Nel suo libro, che potrebbe anche chiamarsi “Memorie di un americano in Europa” l’autore esprime inoltre la sua frustrazione per l’atteggiamento ambivalente che gli europei hanno nei confronti degli Stati Uniti. Ammirazione ed ossessione per le serie televisive e le varie star del mondo della musica e dello spettacolo unita, in maniera stridente, ad una aperta antipatia nei confronti della politica statunitense. Antipatia, forse è il caso di dirlo, magari anche un po’ spinta dall’operato dei passati otto anni dell’amministrazione Bush.
Tra aneddoti, esperienze vissute ed un’attenta analisi delle prese di posizione dei media e dei politici europei, Bawer lancia il suo j’accuse di cieco antiamericanesimo ad un’Europa che considera mollacciona ed invidiosa della potenza americana. L’analisi dell’autore, ed il suo grido d’allarme per l’atteggiamento di connivenza nei confronti degli islamisti, sono sicuramente da tenere in debita considerazione. C’è però da aggiungere che mancano dei riferimenti netti alle politiche economiche legate al mercato globale ed alla dipendenza delle nazioni occidentali, Stati Uniti in testa, dal petrolio. Sicuramente l’autore affronta la questione dell’integralismo islamico dal punto di vista sociopolitico e culturale. Sarebbe però auspicabile che pensatori liberi del suo calibro potessero riflettere fuori dagli schemi che vogliono il mercato libero, il capitalismo ed il petrolio degli assiomi immutabili che non devono essere messi in discussione. I sistemi economici e le politiche energetiche hanno dato e continuano a dare enormi profitti e potere ai regimi totalitari islamici. Ragionare e promuovere il cambiamento anche su questo fronte sarebbe davvero importante.
Da Oslo, dove è convolato a nozze col suo compagno, Bawer racconta il suo punto di vista. Di uomo amante della libertà.

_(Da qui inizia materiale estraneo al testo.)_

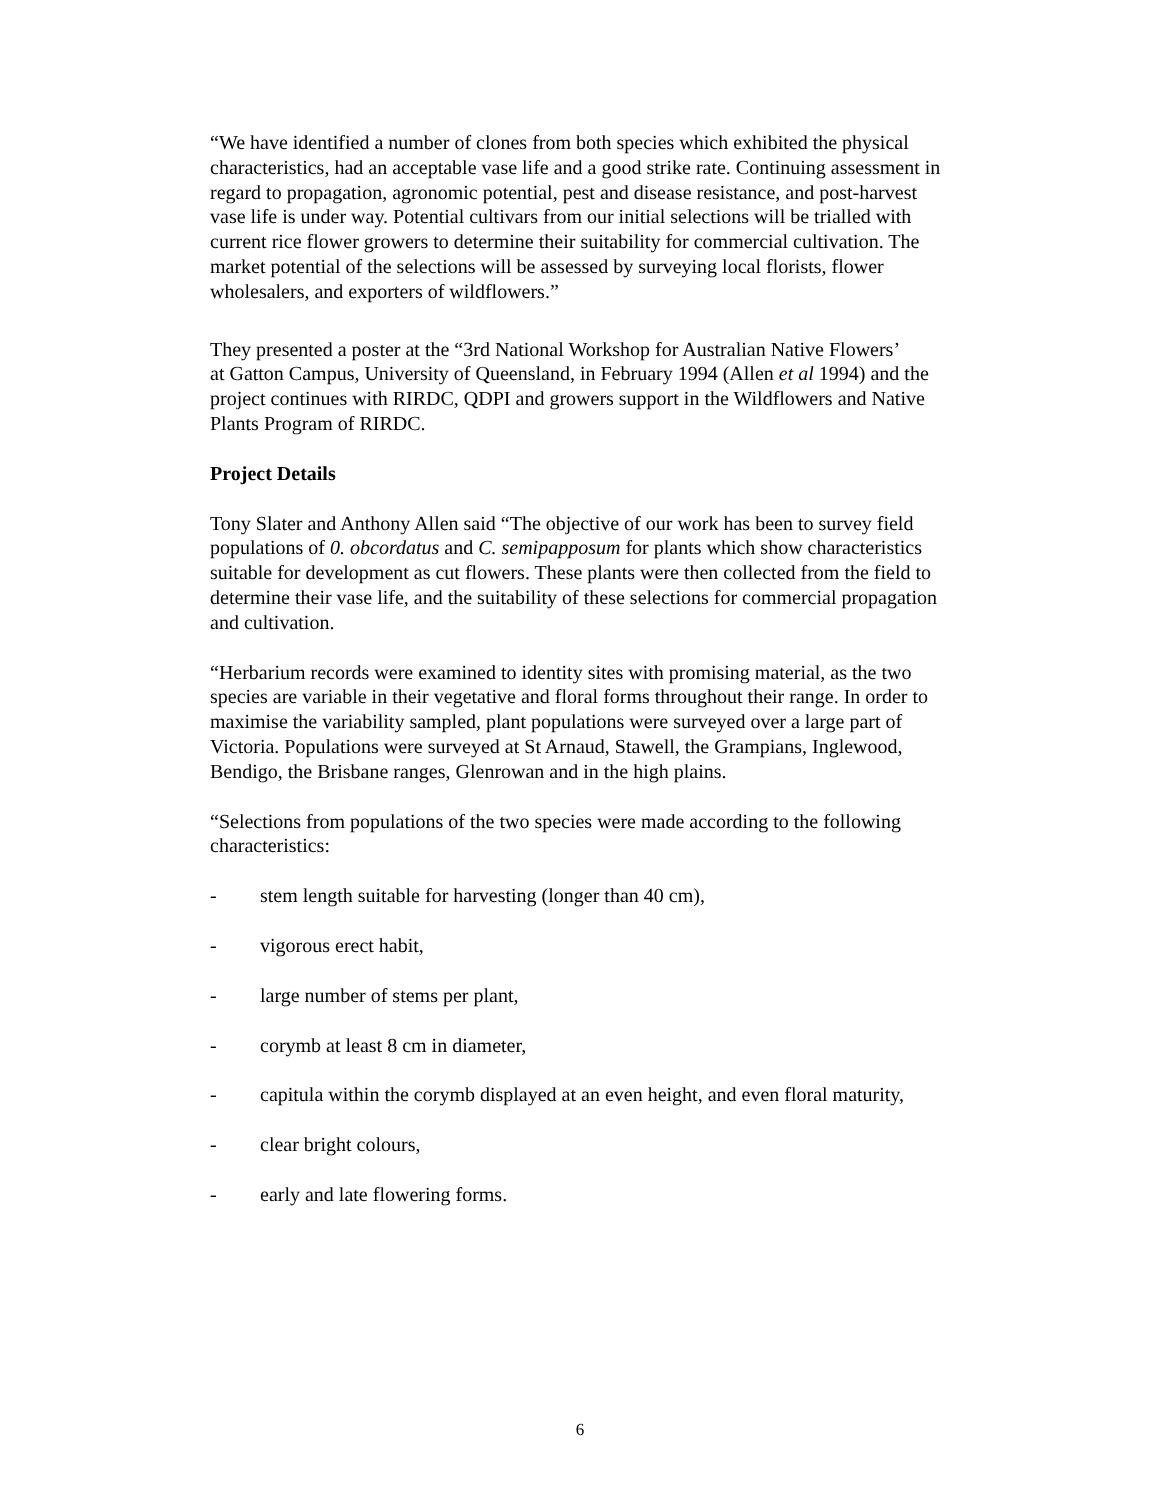“We have identified a number of clones from both species which exhibited the physical characteristics, had an acceptable vase life and a good strike rate. Continuing assessment in regard to propagation, agronomic potential, pest and disease resistance, and post-harvest vase life is under way. Potential cultivars from our initial selections will be trialled with current rice flower growers to determine their suitability for commercial cultivation. The market potential of the selections will be assessed by surveying local florists, flower wholesalers, and exporters of wildflowers.”
They presented a poster at the “3rd National Workshop for Australian Native Flowers’
at Gatton Campus, University of Queensland, in February 1994 (Allen et al 1994) and the project continues with RIRDC, QDPI and growers support in the Wildflowers and Native Plants Program of RIRDC.
Project Details
Tony Slater and Anthony Allen said “The objective of our work has been to survey field populations of 0. obcordatus and C. semipapposum for plants which show characteristics suitable for development as cut flowers. These plants were then collected from the field to determine their vase life, and the suitability of these selections for commercial propagation and cultivation.
“Herbarium records were examined to identity sites with promising material, as the two species are variable in their vegetative and floral forms throughout their range. In order to maximise the variability sampled, plant populations were surveyed over a large part of Victoria. Populations were surveyed at St Arnaud, Stawell, the Grampians, Inglewood, Bendigo, the Brisbane ranges, Glenrowan and in the high plains.
“Selections from populations of the two species were made according to the following characteristics:
- stem length suitable for harvesting (longer than 40 cm),
- vigorous erect habit,
- large number of stems per plant,
- corymb at least 8 cm in diameter,
- capitula within the corymb displayed at an even height, and even floral maturity,
- clear bright colours,
- early and late flowering forms.
6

Signor Bawer, l’Europa sta ancora dormendo?
Penso che sempre più persone comuni si stiano svegliando. Ma molti politici, accademici e le élite dei media preferirebbero che rimanessero addormentati.

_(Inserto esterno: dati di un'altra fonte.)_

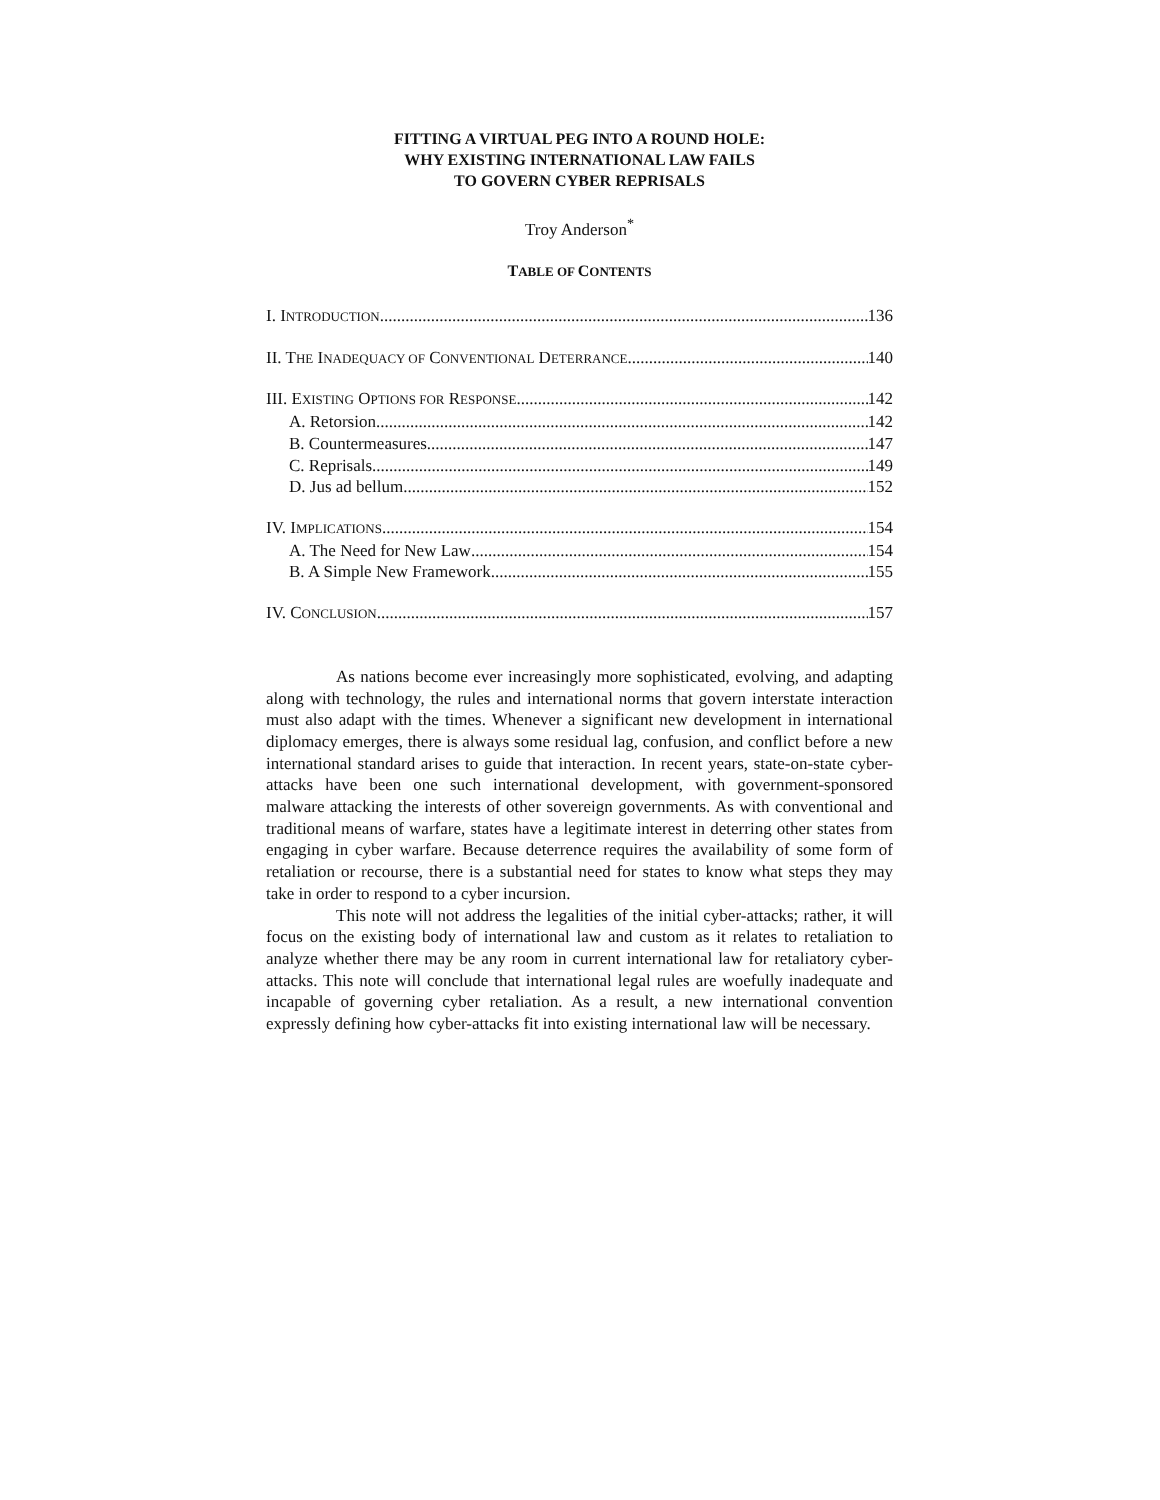FITTING A VIRTUAL PEG INTO A ROUND HOLE:
WHY EXISTING INTERNATIONAL LAW FAILS
TO GOVERN CYBER REPRISALS
Troy Anderson<sup>*</sup>
TABLE OF CONTENTS
I. INTRODUCTION 136
II. THE INADEQUACY OF CONVENTIONAL DETERRANCE 140
III. EXISTING OPTIONS FOR RESPONSE 142
A. Retorsion 142
B. Countermeasures 147
C. Reprisals 149
D. Jus ad bellum 152
IV. IMPLICATIONS 154
A. The Need for New Law 154
B. A Simple New Framework 155
IV. CONCLUSION 157
As nations become ever increasingly more sophisticated, evolving, and adapting along with technology, the rules and international norms that govern interstate interaction must also adapt with the times. Whenever a significant new development in international diplomacy emerges, there is always some residual lag, confusion, and conflict before a new international standard arises to guide that interaction. In recent years, state-on-state cyber-attacks have been one such international development, with government-sponsored malware attacking the interests of other sovereign governments. As with conventional and traditional means of warfare, states have a legitimate interest in deterring other states from engaging in cyber warfare. Because deterrence requires the availability of some form of retaliation or recourse, there is a substantial need for states to know what steps they may take in order to respond to a cyber incursion.
This note will not address the legalities of the initial cyber-attacks; rather, it will focus on the existing body of international law and custom as it relates to retaliation to analyze whether there may be any room in current international law for retaliatory cyber-attacks. This note will conclude that international legal rules are woefully inadequate and incapable of governing cyber retaliation. As a result, a new international convention expressly defining how cyber-attacks fit into existing international law will be necessary.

Quali sono i recenti sviluppi sociopolitici in Europa che la fanno disperare e quelli invece che le danno speranza? Può individuare un trend o la situazione è ancora troppo confusa?
Nutro speranza per il crescente supporto di politici come Siv Jensen qui in Norvegia ed il suo Progress Party, che sostiene una sostanziale riforma delle politiche legate all’immigrazione ed esprime delle legittime preoccupazioni legate alla strisciante islamizzazione in atto nel Paese.
Sono invece affranto per il fatto che le élite, invece di riconoscere che la Jensen non ha tutti i torti, la paragonano ad Hitler. Questo è anche quello che i nemici di Pym Fortuyin gli hanno riservato. Sono gli islamisti, gli entusiastici della sharia, ad essere i totalitari e non coloro che resistono a queste forze nel nome della libertà.

Nel suo ultimo libro lei accusa la sinistra di collaborare con gli islamisti in Europa. Ma che cosa può dire riguardo alla destra ed al suo insistere di mettere la religione, nella fattispecie il cristianesimo, in politica? Non sarebbe meglio se le religioni, tutte le religioni, venissero tenute fuori dall’ambito politico?
Ho scritto un libro nel 1997, Stealing Jesus che è molto critico nei confronti del fondamentalismo protestante evangelico e del suo ruolo in politica negli Stati Uniti. Ammiro molto la Costituzione della mia madrepatria, gli Stati Uniti, che riconosce la vitale importanza della separazione tra lo Stato e la Chiesa.
E’ ironico: quando Stealing Jesus è uscito sono stato descritto come uno scrittore di sinistra, e sono stato lodato dalla sinistra e criticato dalla destra. Poi è arrivato While Europe slept, in cui ho criticato l’Islam partendo esattamente dalla stessa posizione dalla quale criticavo il cristianesimo nel mio libro precedente, e all’improvviso mi sono trovato ad essere dipinto come uno scrittore di destra, lodato dalla destra e criticato dalla sinistra.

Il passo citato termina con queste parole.